Sculptor-turned-engineer Chuck Hoberman has a particularly compelling sphere of influence-literally.
Hoberman takes the shapes found in nature (geodesic spheres, helicoids, hyperbolic paraboloids) and combines them with science to create structures that challenge the mind and delight the imagination.
Hoberman says he is inspired by the "smooth process of complex physical transformations in size and shape," and so he has transferred, via technology, nature's most sublime metamorphoses, such as the blossoming and closing of a flower, into man-made structures.
Hoberman has been recreating these processes for beauty and function over the span of his career, from folding bleachers to folding maps and from toys to bridges.
Among his creations are the Hoberman Flight Ring, collapsible ultraweight flying discs, and the Hoberman Sphere, the 18-foot, 700-pound sculpture installed at the Liberty Science Center in Jersey City, New Jersey.
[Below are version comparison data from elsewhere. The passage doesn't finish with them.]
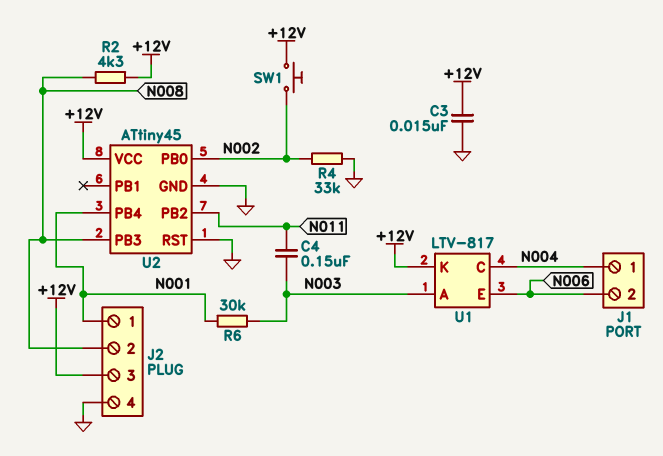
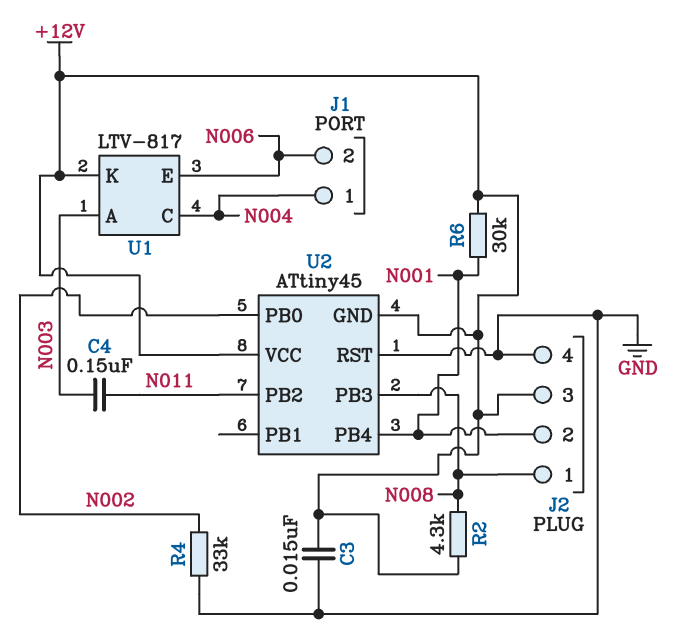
J2 pin 1: N001 -> N008
J2 pin 2: N008 -> N001
R6: 30k (N001, N003) -> 30k (+12V, N001)
SW1: button (+12V, N002) -> none
U2 pin GND: GND -> +12V

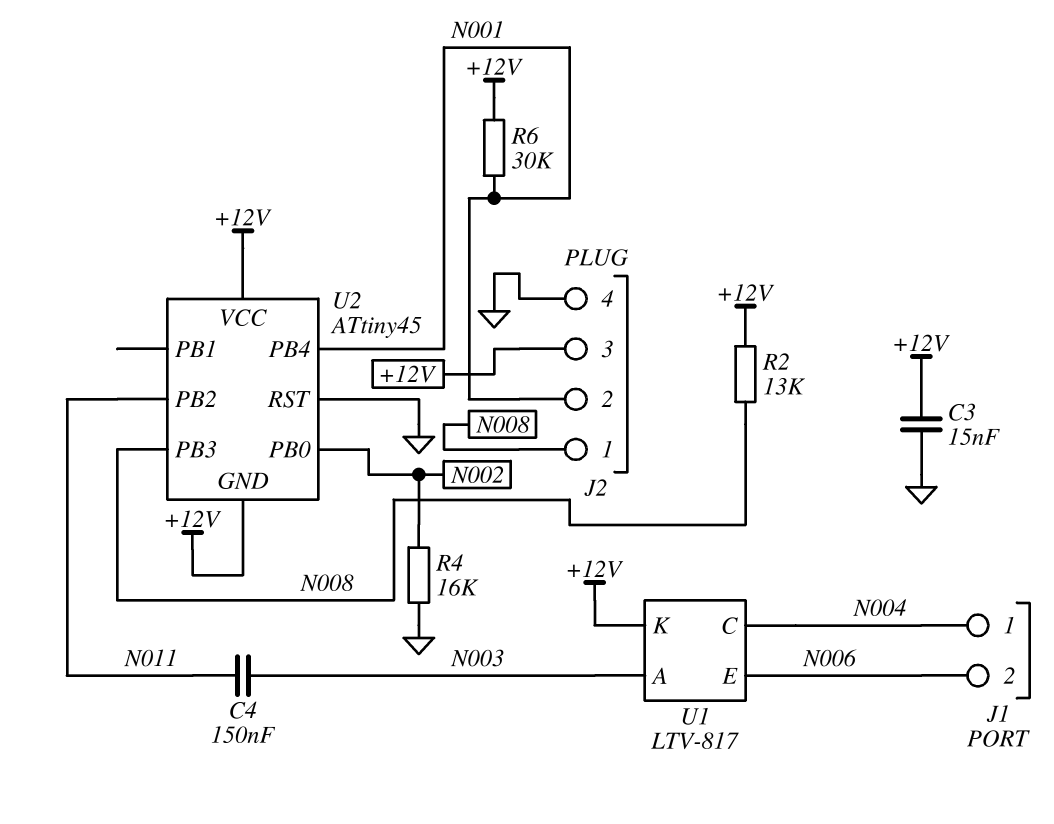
R2: 4.3k (+12V, N008) -> 13k (+12V, N008)
R4: 33k (GND, N002) -> 16k (GND, N002)

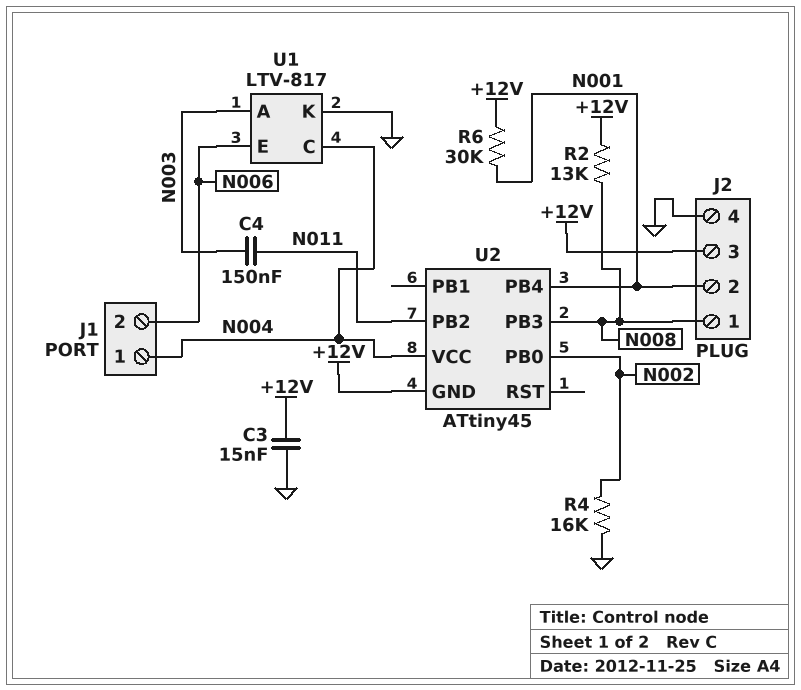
U1 pin K: +12V -> GND
U2 pin RST: GND -> none
U2 pin VCC: +12V -> N004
The Expanding Hypar is a 5000-pound sculpture at the California Science Center, and the Expanding Helicoid sculpture, modeled on the double helix structure of DNA, is housed at Akron, Ohio's Inventure Place.
Hoberman holds a number of patents for unfolding structures, and his products have received a variety of awards, including a 1990 Silver Award from the Industrial Design Society of America and a 1991 award from the National Endowment for the Arts.
He continues to create structures both large and small, ranging from Expandagon, a geometrically dynamic building kit for children, to a retractable dome for Expo 2000 in Hannover, Germany.